Monday, Feb. 29, 1960

A Room of One's Own

BETWEEN THEN AND Now (160 pp.)--Alba de Cespedes--Houghton Mifflin ($3).

Alba de Cespedes writes so well about what it means to be a woman that she makes both male and female readers uneasy. She uses only one literary trick: unrelenting candor. And the only thing one can be sure of when her novels end is that life goes on. Daughter of a Cuban diplomat father and an Italian mother, Author de Cespedes writes with a Mediterranean mixture of controlled passion and shrugging resignation.

The Best of Husbands (TIME, Dec. 29, 1952) and The Secret (TIME, Oct. 13, 1958) dwelt on the theme that husbandly indifference is the most deadly of marriage-killing diseases. The heroine of her latest novel is not married at all, but she makes, ironically enough, a less than original discovery--that freedom from the conventional woman's lot is almost the last thing a woman can bear. Outwardly, Irene's life is enviable. She has left her rich but stuffy Roman mother and struck out on her own. Still attractive in her mid-30's she earns her living as a journalist, has her own little flat, a lover, and a fierce contempt for wealthy, married, gadabout women like her own sister.

(Text data extracted from pages)
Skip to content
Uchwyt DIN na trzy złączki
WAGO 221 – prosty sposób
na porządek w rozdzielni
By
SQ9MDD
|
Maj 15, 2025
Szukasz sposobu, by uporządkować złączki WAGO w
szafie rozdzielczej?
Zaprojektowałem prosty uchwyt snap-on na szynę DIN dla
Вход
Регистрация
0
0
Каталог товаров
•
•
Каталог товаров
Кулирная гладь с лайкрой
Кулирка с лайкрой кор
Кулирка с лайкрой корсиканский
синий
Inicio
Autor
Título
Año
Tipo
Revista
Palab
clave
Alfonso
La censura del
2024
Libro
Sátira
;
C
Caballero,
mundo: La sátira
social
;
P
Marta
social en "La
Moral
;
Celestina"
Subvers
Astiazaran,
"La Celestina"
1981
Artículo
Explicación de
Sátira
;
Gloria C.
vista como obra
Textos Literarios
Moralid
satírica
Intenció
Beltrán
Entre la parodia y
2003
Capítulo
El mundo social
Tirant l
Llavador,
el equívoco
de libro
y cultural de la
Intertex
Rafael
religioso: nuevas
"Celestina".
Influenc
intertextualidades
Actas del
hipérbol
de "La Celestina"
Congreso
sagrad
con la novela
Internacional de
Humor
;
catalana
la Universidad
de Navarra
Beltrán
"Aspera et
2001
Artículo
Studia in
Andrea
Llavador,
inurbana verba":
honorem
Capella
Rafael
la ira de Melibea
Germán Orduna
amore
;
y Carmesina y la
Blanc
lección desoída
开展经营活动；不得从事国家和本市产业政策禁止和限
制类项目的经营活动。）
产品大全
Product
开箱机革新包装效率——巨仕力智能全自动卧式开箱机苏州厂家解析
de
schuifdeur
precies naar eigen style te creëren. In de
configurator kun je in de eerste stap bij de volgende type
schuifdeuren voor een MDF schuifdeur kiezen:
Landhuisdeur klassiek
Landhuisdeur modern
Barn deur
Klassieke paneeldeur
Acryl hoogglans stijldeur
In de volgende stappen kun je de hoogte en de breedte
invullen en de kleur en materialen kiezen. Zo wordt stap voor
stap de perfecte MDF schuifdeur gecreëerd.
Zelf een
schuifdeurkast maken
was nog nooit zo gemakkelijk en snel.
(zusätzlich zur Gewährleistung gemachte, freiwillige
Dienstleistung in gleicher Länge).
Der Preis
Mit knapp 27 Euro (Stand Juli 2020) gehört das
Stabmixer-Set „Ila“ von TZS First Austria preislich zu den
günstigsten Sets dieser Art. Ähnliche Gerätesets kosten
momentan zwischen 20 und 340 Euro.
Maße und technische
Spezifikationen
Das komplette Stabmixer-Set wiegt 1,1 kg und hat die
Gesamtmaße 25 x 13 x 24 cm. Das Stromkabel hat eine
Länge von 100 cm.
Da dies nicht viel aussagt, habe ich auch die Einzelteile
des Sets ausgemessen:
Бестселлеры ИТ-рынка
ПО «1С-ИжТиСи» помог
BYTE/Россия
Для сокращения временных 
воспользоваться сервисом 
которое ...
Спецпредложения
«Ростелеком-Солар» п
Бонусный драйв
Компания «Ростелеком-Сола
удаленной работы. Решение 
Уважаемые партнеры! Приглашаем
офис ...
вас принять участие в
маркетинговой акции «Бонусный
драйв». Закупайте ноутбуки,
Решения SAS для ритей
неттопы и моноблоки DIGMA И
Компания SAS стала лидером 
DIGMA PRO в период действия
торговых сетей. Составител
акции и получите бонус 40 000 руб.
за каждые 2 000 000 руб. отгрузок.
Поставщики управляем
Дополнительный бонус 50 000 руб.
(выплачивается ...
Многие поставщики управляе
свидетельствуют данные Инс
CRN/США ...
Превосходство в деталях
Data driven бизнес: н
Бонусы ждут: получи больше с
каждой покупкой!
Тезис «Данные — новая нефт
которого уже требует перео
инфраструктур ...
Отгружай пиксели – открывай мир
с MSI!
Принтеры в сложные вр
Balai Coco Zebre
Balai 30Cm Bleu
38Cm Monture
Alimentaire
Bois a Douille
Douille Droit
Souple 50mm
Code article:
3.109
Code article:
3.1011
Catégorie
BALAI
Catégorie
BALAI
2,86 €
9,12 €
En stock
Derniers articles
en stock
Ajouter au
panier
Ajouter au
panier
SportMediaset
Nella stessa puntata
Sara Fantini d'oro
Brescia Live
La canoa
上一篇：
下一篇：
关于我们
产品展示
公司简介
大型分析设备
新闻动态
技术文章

◆ **Problems and tasks**:
• A. From the book review, quote the passage from "Alba de Cespedes writes" to "and shrugging resignation.".
• B. List each complete date, with month, day and year, that appears in the book review.

◆ **Answers for the tasks**:
• A.
Alba de Cespedes writes so well about what it means to be a woman that she makes both male and female readers uneasy. She uses only one literary trick: unrelenting candor. And the only thing one can be sure of when her novels end is that life goes on. Daughter of a Cuban diplomat father and an Italian mother, Author de Cespedes writes with a Mediterranean mixture of controlled passion and shrugging resignation.

• B.
Feb. 29, 1960
Dec. 29, 1952
Oct. 13, 1958